Fuori di qui si può divenire in un attimo, attraverso giornali e riviste, una “celebrità”. Questo rimane comunque sempre la via più sicura attraverso cui il volere più proprio è destinato a essere mal interpretato e cade fondamentalmente e repentinamente nell’oblio. Al contrario la memoria contadina ha la sua semplice, sicura e tenace fedeltà.
Recentemente una vecchia contadina di lassù è morta. Chiacchierava spesso e volentieri con me e tirava fuori vecchie storie del villaggio. Nel suo linguaggio forte e icastico ancora molte vecchie parole e parecchi detti che già all’odierna gioventù del villaggio sono ormai diventati incomprensibili, e che nella lingua parlata sono andati perduti. Ancora l’anno scorso – quando abitai per settimane solo nella baita – questa contadina saliva su per il pendio con i suoi ottantatré anni. Voleva controllare – come diceva – se ci fossi ancora o se “Uno” improvvisamente mi avesse portato via. La notte in cui morì la passò conversando con i parenti e solo ancora una mezz’ora prima della fine li incaricò di portare un saluto al “professore”. Questo ricordo vale incomparabilmente di più del più abile “reportage” di un giornale internazionale sulla mia presunta filosofia.
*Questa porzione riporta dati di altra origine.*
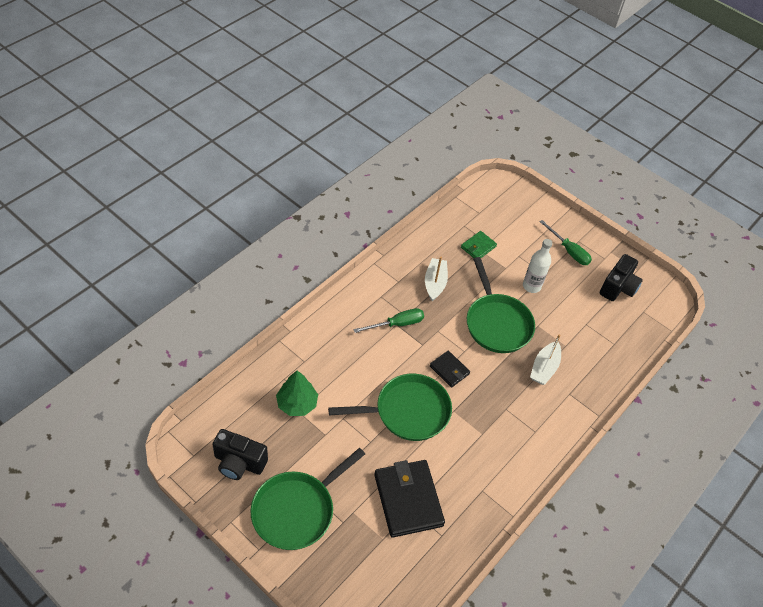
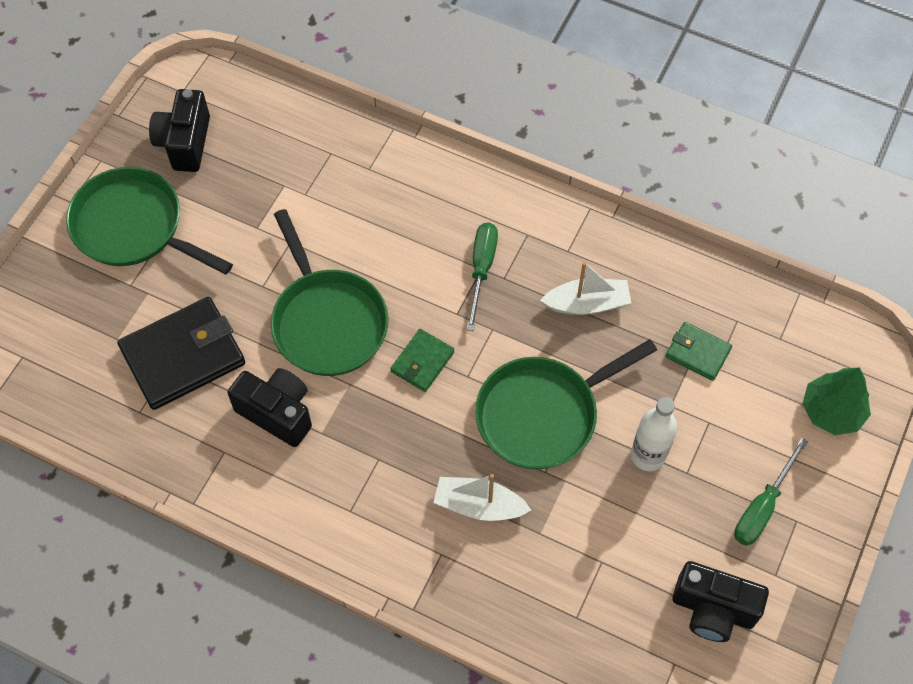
camera: 80 degrees right, 10 degrees up
green tree [276,371,318,416] -> green tree moved to [802,367,871,435]
green screwdriver [353,308,424,333] -> green screwdriver turned 135 degrees counterclockwise [466,222,498,331]
black wallet [430,351,470,387] -> green wallet [390,329,454,392]
none -> black camera [227,368,312,447]

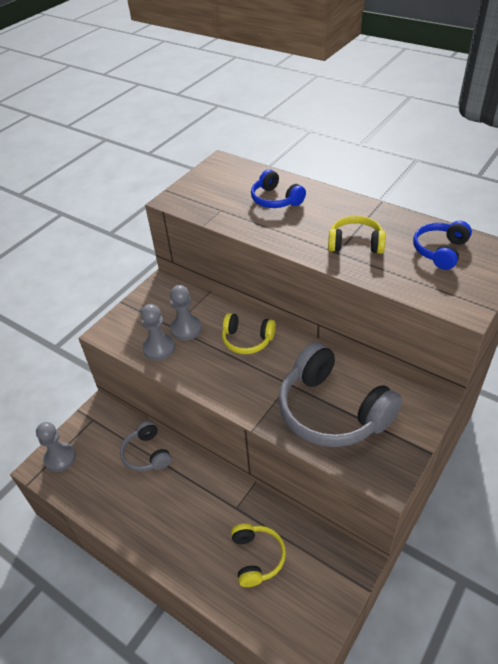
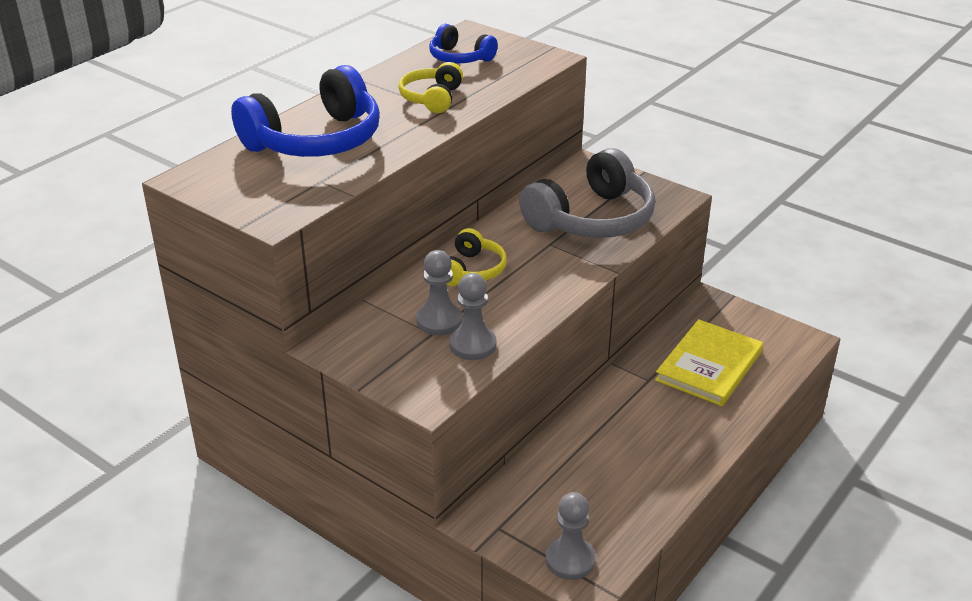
camera: 90 degrees left, 10 degrees down
grey headphones [120,421,172,471] -> none
yellow headphones [231,523,286,587] -> yellow book [655,319,763,406]
blue headphones [251,169,306,208] -> blue headphones [231,65,380,157], size x1.88

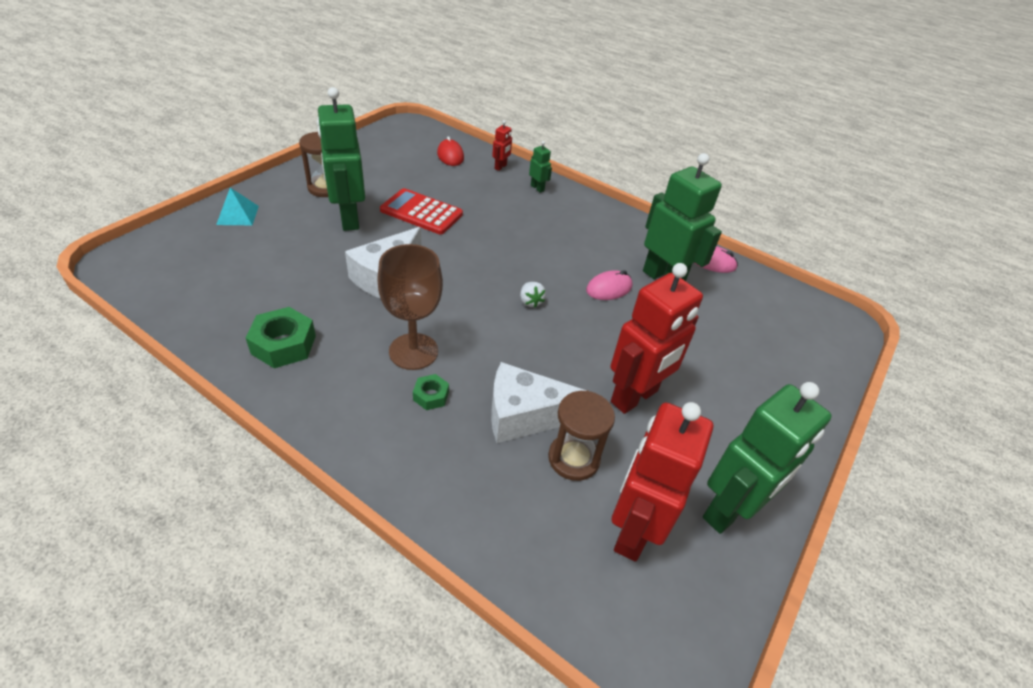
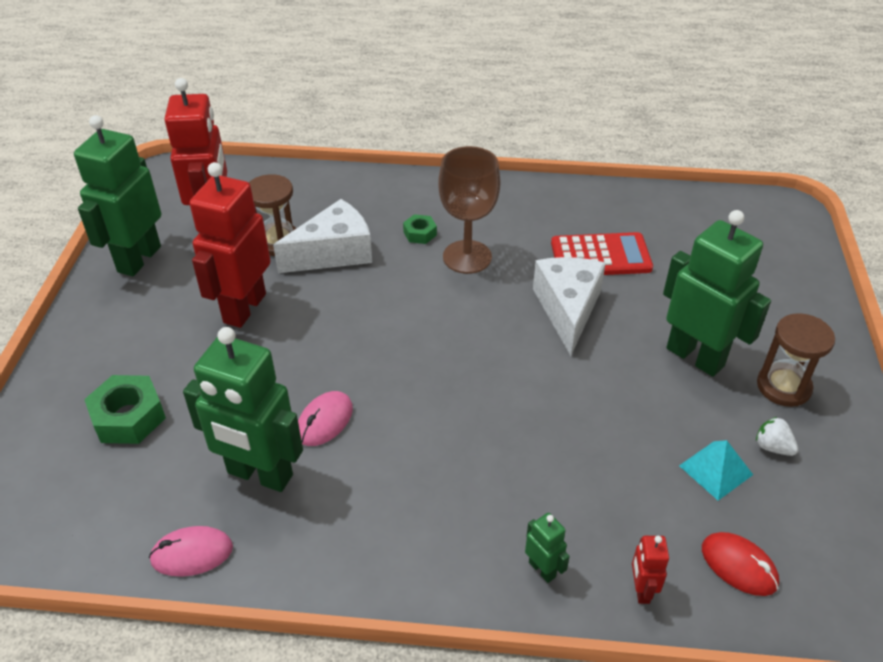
camera: 155 degrees right, 0 degrees up
turquoise pyramid [216,188,259,225] -> turquoise pyramid moved to [679,440,753,501]
green nut [246,307,316,368] -> green nut moved to [84,375,166,444]
red calculator [380,188,463,234] -> red calculator moved to [551,232,653,275]
white strawberry [520,282,546,308] -> white strawberry moved to [756,417,798,456]
green robot [529,141,552,193] -> green robot turned 150 degrees counterclockwise [525,513,570,583]

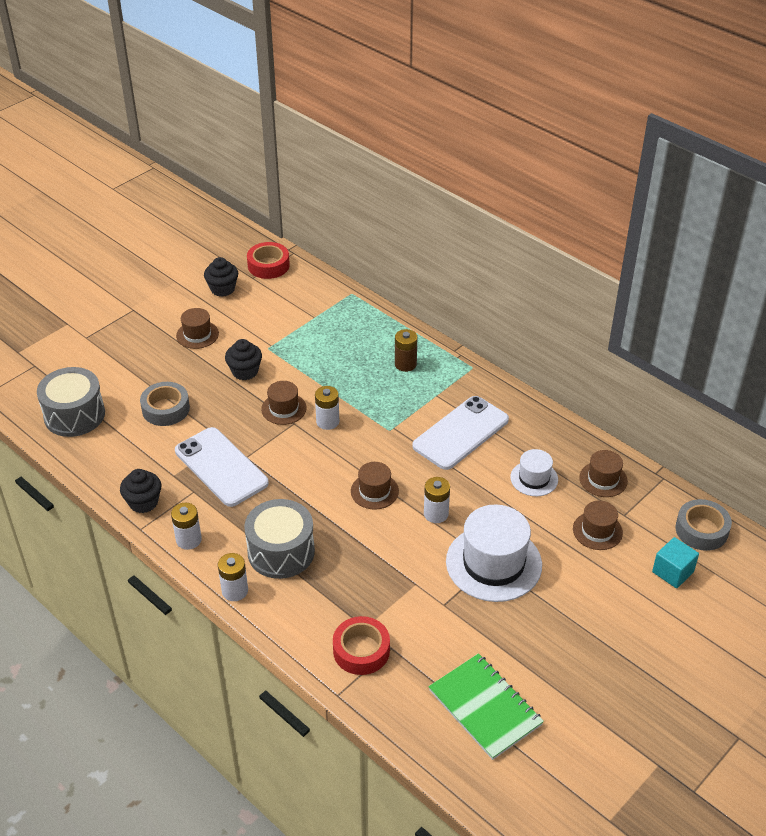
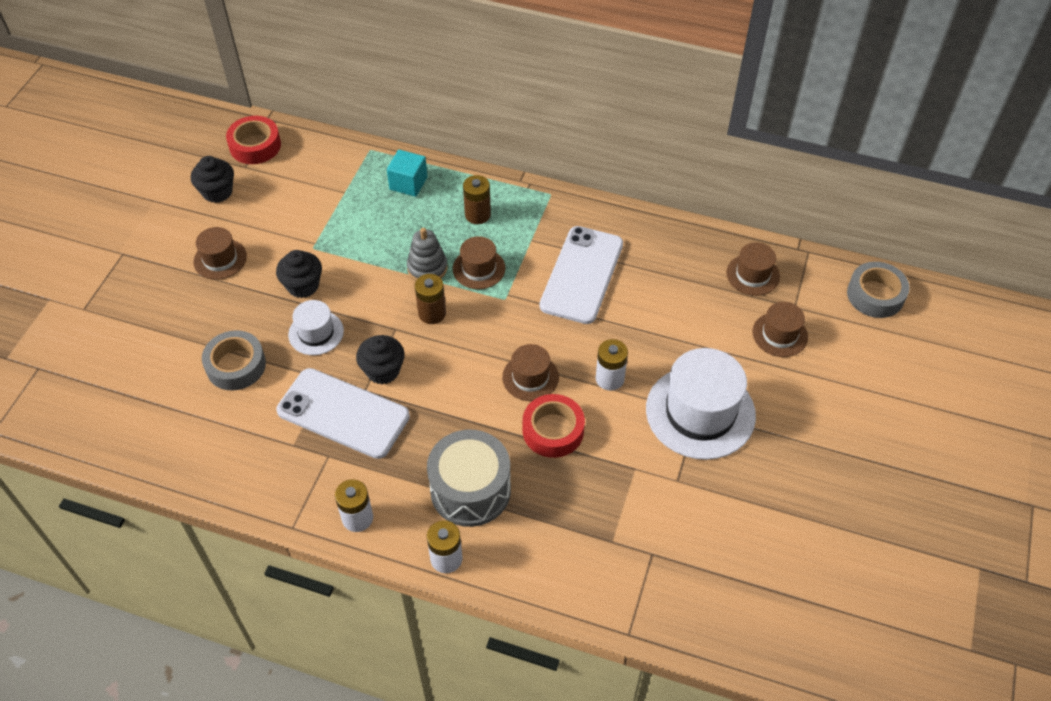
camera: 25 degrees left, 10 degrees up
grey drum [37,367,105,437] -> none
black cupcake [120,469,162,513] -> black cupcake moved to [356,335,405,384]
brown hat [261,381,307,425] -> brown hat moved to [453,236,506,289]
white battery [315,386,339,430] -> brown battery [415,274,446,324]
red tape [333,616,390,675] -> red tape moved to [523,394,585,458]
green notebook [428,653,544,760] -> none
white hat [510,449,558,496] -> white hat moved to [288,300,344,355]
turquoise cube [652,537,699,588] -> turquoise cube moved to [387,150,428,197]
none -> grey stacking toy [407,228,448,281]

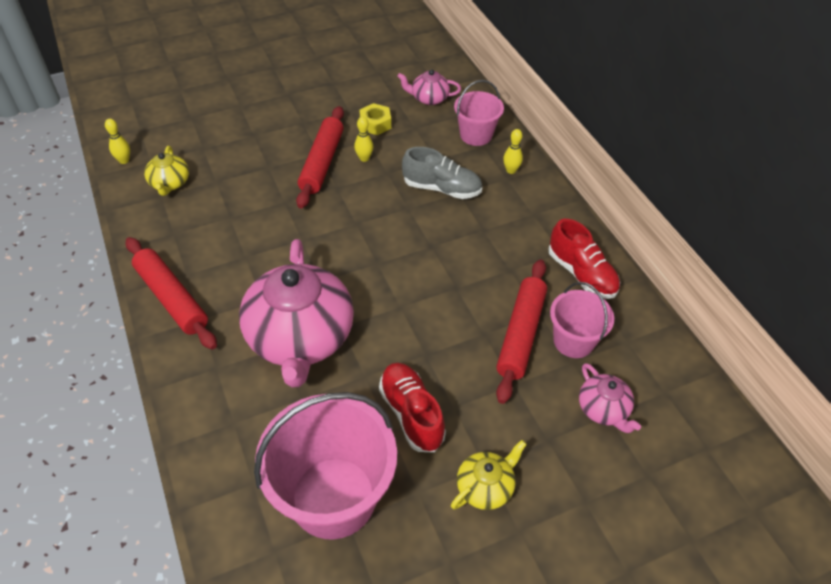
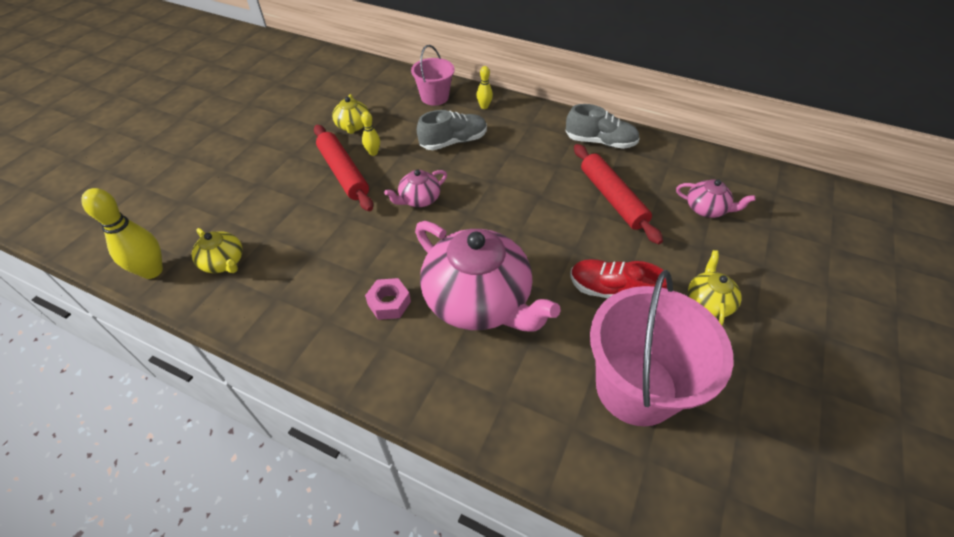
camera: 40 degrees left, 0 degrees up
yellow bowling pin [105,119,130,164] -> yellow bowling pin [81,188,163,279], size x1.86
red rolling pin [126,237,217,350] -> none
yellow nut [359,103,391,135] -> yellow teapot [332,94,369,134]
pink teapot [397,69,461,105] -> pink teapot moved to [384,170,447,207]
red shoe [548,219,620,299] -> grey shoe [566,104,640,149]
pink bucket [550,282,614,358] -> none
none -> pink nut [365,278,411,320]

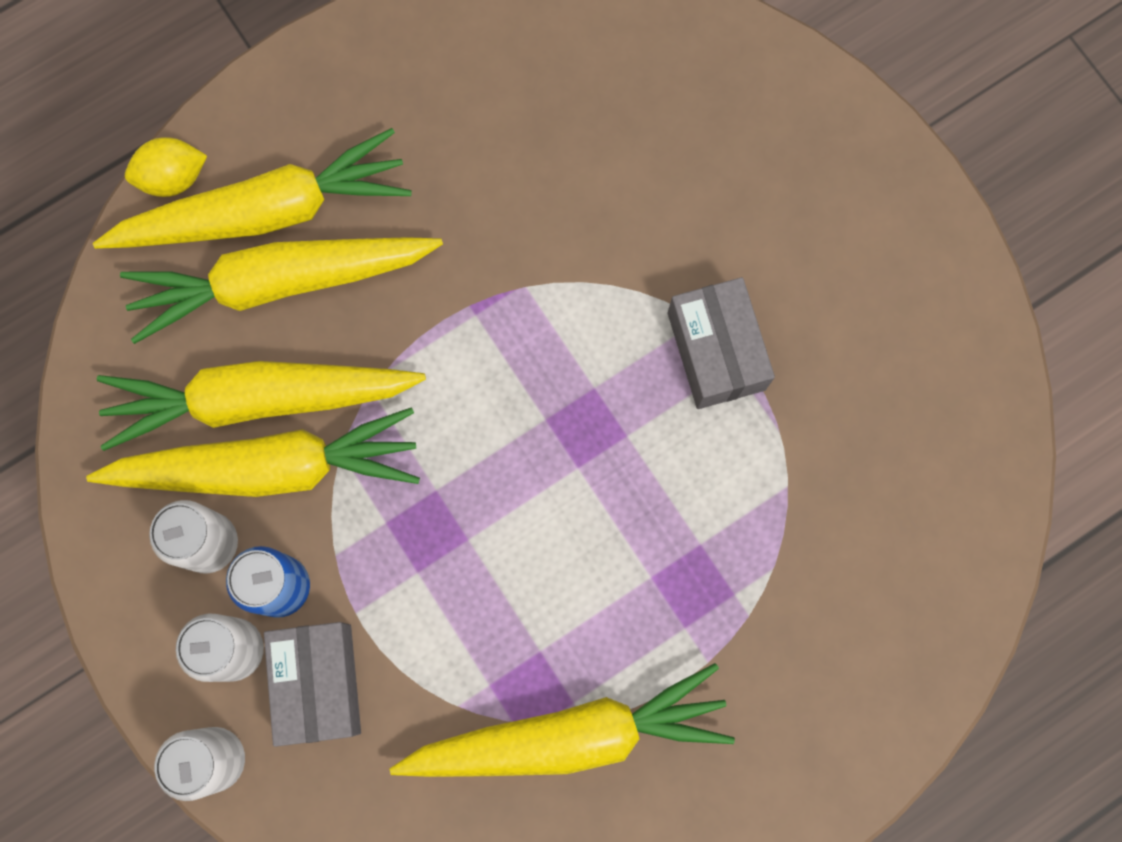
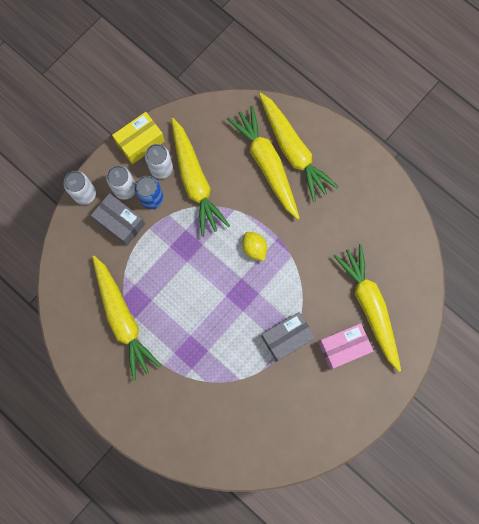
camera: 75 degrees right, 0 degrees up
yellow carrot [97,361,426,451] -> yellow carrot moved to [334,244,401,372]
yellow lemon [125,137,207,197] -> yellow lemon moved to [242,232,267,261]
grey box [264,622,361,747] -> grey box turned 60 degrees clockwise [91,193,145,246]
none -> yellow box [112,112,165,164]
none -> pink box [318,323,373,369]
Il mondo della città corre il pericolo di cader preda di una rovinosa eresia. Un’invadenza assai eloquente, assai industriosa, assai estetizzante sembra spesso prendersi a cuore il mondo dei contadini e la sua esistenza. Ma è proprio così che si nega la sola cosa di cui adesso c’è bisogno: tenersi a distanza dall’esistenza contadina, lasciarla ora più che mai alla sua propria legge; giù le mani – per non trascinare il tutto in false chiacchiere di letterati su carattere nazionale e radicamento al suolo. Il contadino non ha bisogno e non vuole questo petulante interessamento cittadino. Quello che invece gli serve e che vuole è l’atteggiamento rispettoso di fronte alla sua propria essenza e alla peculiarità di questa. Invece molti cittadini, sia di nascita che d’acquisizione – non ultimi gli sciatori – si comportano oggi, nel villaggio o nella fattoria, come si divertirebbero nei loro confortevoli palazzi metropolitani.
Un tal modo di agire distrugge in una sera più di quanto decenni di erudizione scientifica intorno al folklore e al carattere nazionale potrebbero mai produrre.
Rinunciamo a tutta questa condiscendente familiarità e a questo populismo non genuino – impariamo a prendere sul serio quell’esistenza semplice e dura che si conduce lassù. Solo allora essa, di nuovo, ci parlerà.
Recentemente ho ricevuto la seconda chiamata all’Università di Berlino. In una tale circostanza mi ritiro, fuori dalla città, nella baita. Ascolto quello che dicono le montagne, i boschi e le fattorie. Visito per l’occasione il mio vecchio amico, un contadino settantacinquenne. Ha letto sul giornale della chiamata a Berlino. Cosa dirà? Egli dirige lentamente lo sguardo sicuro dei suoi occhi chiari nei miei, tiene la bocca ermeticamente chiusa, posa sulla mia spalla la sua mano fida e prudente – scuote impercettibilmente il capo. Ciò significa: assolutamente no!